**Aufgaben:**
A. Beantworten Sie anhand des Textes über die Investmentfirma Leitmotif die folgenden Fragen:
(i) In welchem Monat und Jahr startete die Investmentfirma?
(ii) In welcher Stadt ist das Fusionsenergie-Start-up Proxima Fusion ansässig?
(iii) Welche Summe hatte Leitmotif bis Ende Dezember 2024 in wie viele Start-ups investiert?
B. Führen Sie den Text über die Investmentfirma Leitmotif im Anschluss an seinen letzten Satz weiter.

Die im Oktober 2023 gestartete Investmentfirma ist mit ihrem ersten Fonds auf Innovationen zur Dekarbonisierung der Wirtschaft spezialisiert und unter anderem in den US-Batterie-Recycler Redwood Materials, in das Münchener Elektromotor-Start-up DeepDrive, in das ebenfalls in München ansässige Fusionsenergie-Start-up Proxima Fusion sowie in den US-Mehrweg-Raketenhersteller Stoke Space investiert. Ende Dezember 2024 hatte Leitmotif bereits 115 Mill. Dollar in 14 Start-ups gesteckt.

**Vorliegende Daten:**
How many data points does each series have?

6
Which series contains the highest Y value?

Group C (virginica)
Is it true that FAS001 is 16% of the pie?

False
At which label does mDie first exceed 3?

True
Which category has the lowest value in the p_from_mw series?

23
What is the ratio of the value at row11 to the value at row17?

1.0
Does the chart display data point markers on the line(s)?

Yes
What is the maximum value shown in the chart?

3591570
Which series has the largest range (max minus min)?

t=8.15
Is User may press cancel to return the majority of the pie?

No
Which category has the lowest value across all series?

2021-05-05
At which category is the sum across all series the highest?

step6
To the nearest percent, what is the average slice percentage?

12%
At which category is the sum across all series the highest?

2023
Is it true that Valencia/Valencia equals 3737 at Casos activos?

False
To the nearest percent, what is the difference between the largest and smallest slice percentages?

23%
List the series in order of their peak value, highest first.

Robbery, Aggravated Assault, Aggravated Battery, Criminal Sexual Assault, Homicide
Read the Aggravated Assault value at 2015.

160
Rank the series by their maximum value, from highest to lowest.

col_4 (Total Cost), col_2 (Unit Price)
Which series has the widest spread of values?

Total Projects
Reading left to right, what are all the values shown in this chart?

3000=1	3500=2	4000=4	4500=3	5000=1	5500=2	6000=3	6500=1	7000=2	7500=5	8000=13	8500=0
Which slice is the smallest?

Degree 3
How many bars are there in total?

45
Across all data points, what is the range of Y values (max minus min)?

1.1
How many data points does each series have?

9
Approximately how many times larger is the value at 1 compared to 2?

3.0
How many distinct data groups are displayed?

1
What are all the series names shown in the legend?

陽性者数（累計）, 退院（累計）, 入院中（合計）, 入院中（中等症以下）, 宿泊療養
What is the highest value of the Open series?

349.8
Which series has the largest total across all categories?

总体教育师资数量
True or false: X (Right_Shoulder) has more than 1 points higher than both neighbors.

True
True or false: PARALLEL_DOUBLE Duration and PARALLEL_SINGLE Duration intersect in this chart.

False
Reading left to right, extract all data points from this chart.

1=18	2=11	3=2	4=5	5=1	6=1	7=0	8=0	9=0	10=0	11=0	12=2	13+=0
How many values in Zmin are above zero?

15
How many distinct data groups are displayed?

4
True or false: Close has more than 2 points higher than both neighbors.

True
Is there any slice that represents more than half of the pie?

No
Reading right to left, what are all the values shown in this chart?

**Lösungen:**
A.
(i) Im Oktober 2023.
(ii) In München.
(iii) 115 Mill. Dollar in 14 Start-ups.

B.
Kein Vergleich zu Northvolt
Über die Risiken, die mit solch kapitalintensiven Portfolio-Unternehmen einhergehen, ist man sich bei Leitmotif im Klaren. „In Hardware zu investieren ist zweifelsfrei hart“, sagt Managing Partner Jens Wiese. Der frühere M&A-Leiter bei Volkswagen hat Leitmotif zusammen mit dem Greentech-Investor Matt Trevithick gegründet, der die Unterschiede zum klassischen Software-Ansatz in der VC-Branche ebenfalls klar benennt: „Die Projekte, in die wir investieren, sind teuer und langfristig“, sagt er.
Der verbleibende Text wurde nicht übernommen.